Un premier album à l’image de Priscillia Quirion

CHANSON. En baptisant son premier album Intelligence arti-ficelles, la chanteuse Priscillia Quirion a voulu faire un clin d’œil à l’omniprésence du numérique (dont ChatGPT) dans notre ère moderne, tout en rappelant que ses chansons, elles, sont bel et bien inspirées du monde réel.

Lancé en grande pompe à la microbrasserie Octave (Magog) le 29 octobre dernier, et disponible sur toutes les plateformes numériques à compter d’aujourd’hui (31 octobre), Intelligence arti-ficelles a été entièrement composé par l’artiste magogoise.

Et en parcourant sa vie parfois rocambolesque, on peut se demander si les neuf pièces ne sont pas toutes autobiographiques. “La plupart de mes chansons sont nées de mes imperfections”, confie d’ailleurs la flamboyante rouquine.

L’album Intelligence arti-ficelles est disponible sur toutes les plateformes numériques depuis le 31 octobre.  (Photo – Julien Faugère/Graphisme – Stéphane Lamontagne)

D’entrée de jeu, avec Ils rêvent, Priscillia Quirion reconnaît avoir été déchirée – et prise de remords – il y a quelques années, en mettant sa carrière musicale de côté pour se consacrer à son rôle de mère.

Avec le recul, elle confesse aussi s’être sentie “Pitoyable” lors de sa première déception amoureuse il y a près de 15 ans. “Si le mot pitoyable n’existait pas, on le remplacerait par Priscillia”, fredonne-t-elle avec humour.

(Entrées de la collection)
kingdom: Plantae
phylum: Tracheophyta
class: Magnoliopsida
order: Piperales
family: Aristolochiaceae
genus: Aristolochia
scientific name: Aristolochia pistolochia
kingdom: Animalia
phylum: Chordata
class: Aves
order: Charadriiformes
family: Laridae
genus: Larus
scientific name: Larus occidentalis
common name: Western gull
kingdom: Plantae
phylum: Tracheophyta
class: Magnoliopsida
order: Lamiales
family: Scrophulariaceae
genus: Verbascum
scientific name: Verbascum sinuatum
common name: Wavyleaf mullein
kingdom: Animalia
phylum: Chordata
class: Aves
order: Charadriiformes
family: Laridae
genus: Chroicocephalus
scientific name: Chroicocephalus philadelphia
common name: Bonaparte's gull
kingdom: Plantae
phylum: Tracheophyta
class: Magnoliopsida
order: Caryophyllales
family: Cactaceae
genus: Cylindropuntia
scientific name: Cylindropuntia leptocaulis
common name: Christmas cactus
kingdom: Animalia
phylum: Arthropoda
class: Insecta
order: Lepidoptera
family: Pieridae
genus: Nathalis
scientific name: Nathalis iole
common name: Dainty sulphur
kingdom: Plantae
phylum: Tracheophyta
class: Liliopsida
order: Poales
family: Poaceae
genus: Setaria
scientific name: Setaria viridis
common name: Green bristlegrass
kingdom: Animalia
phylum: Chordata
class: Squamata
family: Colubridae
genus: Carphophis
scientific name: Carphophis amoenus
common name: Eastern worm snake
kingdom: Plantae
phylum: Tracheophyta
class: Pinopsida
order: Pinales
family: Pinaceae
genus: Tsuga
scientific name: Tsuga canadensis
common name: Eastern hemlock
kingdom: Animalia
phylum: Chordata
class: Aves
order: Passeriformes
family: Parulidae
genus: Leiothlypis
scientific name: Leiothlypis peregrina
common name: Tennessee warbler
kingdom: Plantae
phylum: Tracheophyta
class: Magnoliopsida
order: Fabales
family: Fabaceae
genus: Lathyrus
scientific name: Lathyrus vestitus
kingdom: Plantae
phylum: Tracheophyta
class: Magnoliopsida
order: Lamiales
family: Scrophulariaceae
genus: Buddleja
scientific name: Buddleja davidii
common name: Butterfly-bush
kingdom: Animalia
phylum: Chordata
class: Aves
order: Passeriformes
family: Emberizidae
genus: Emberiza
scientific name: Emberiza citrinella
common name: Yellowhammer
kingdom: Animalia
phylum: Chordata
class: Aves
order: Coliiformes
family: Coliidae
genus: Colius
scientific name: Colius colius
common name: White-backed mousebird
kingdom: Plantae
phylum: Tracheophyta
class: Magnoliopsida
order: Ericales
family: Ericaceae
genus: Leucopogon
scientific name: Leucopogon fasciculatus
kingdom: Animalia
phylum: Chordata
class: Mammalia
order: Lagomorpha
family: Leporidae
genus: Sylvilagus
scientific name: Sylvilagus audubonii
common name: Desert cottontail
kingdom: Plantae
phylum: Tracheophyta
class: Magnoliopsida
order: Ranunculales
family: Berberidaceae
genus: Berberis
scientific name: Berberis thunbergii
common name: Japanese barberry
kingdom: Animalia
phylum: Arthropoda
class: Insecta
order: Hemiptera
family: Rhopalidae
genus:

CONSIGNE DE TRAVAIL 1:
D'après l'article sur le premier album de Priscillia Quirion, dans quel lieu l'album a-t-il été lancé le 29 octobre ?
CONSIGNE DE TRAVAIL 2:
Restituez sans aucun changement le passage de l'article sur le premier album de Priscillia Quirion qui va de « Un premier album » à « la flamboyante rouquine. ».
CONSIGNE DE TRAVAIL 3:
Prolongez l'article sur le premier album de Priscillia Quirion en reprenant après sa dernière phrase.

RÉSULTAT ATTENDU 1:
À la microbrasserie Octave, à Magog.

RÉSULTAT ATTENDU 2:
Un premier album à l’image de Priscillia Quirion

CHANSON. En baptisant son premier album Intelligence arti-ficelles, la chanteuse Priscillia Quirion a voulu faire un clin d’œil à l’omniprésence du numérique (dont ChatGPT) dans notre ère moderne, tout en rappelant que ses chansons, elles, sont bel et bien inspirées du monde réel.

Lancé en grande pompe à la microbrasserie Octave (Magog) le 29 octobre dernier, et disponible sur toutes les plateformes numériques à compter d’aujourd’hui (31 octobre), Intelligence arti-ficelles a été entièrement composé par l’artiste magogoise.

Et en parcourant sa vie parfois rocambolesque, on peut se demander si les neuf pièces ne sont pas toutes autobiographiques. “La plupart de mes chansons sont nées de mes imperfections”, confie d’ailleurs la flamboyante rouquine.

RÉSULTAT ATTENDU 3:
À l’inverse, vous risquez d’avoir l’œil humide en écoutant la bouleversante pièce J’te le dirai pas, qui témoigne de la détresse d’une femme dont le conjoint est condamné par le cancer. “J’ai déjà été proche aidante et c’est la seule chanson que j’ai écrite en pleurant comme un bébé”, avoue-t-elle, tout en rappelant que la vidéo de cette histoire avait permis récemment de récolter 22 000 $ pour la recherche sur le cancer.

Priscillia Quirion s’était fait connaître en 2004 lors du défunt concours Les Découvertes de la chanson de Magog. (Photo Le Reflet du Lac – Archives/Patrick Trudeau)

20 ans plus tard

Mijoté et désiré depuis belle lurette – plus de 20 ans après sa première apparition au concours Les Découvertes de la chanson de Magog – cet album de Priscillia Quirion a bien failli ne jamais voir le jour.

Il aura fallu une bonne dose de courage et la rencontre de collaborateurs inspirants, dont son gérant Mario Turcotte en 2022, pour repartir la machine. “Certains ont cru en moi quand j’avais deux genoux à terre, et m’ont aidée à me relever”, décrit-elle sur un ton reconnaissant.

“Cet album est le fruit de plusieurs nuits blanches et de nombreuses heures de travail de dernière minute. Une semaine et demie avant le lancement officiel, les albums (sur clé USB) n’existaient même pas physiquement”, lance l’auteure-compositrice-interprète en riant.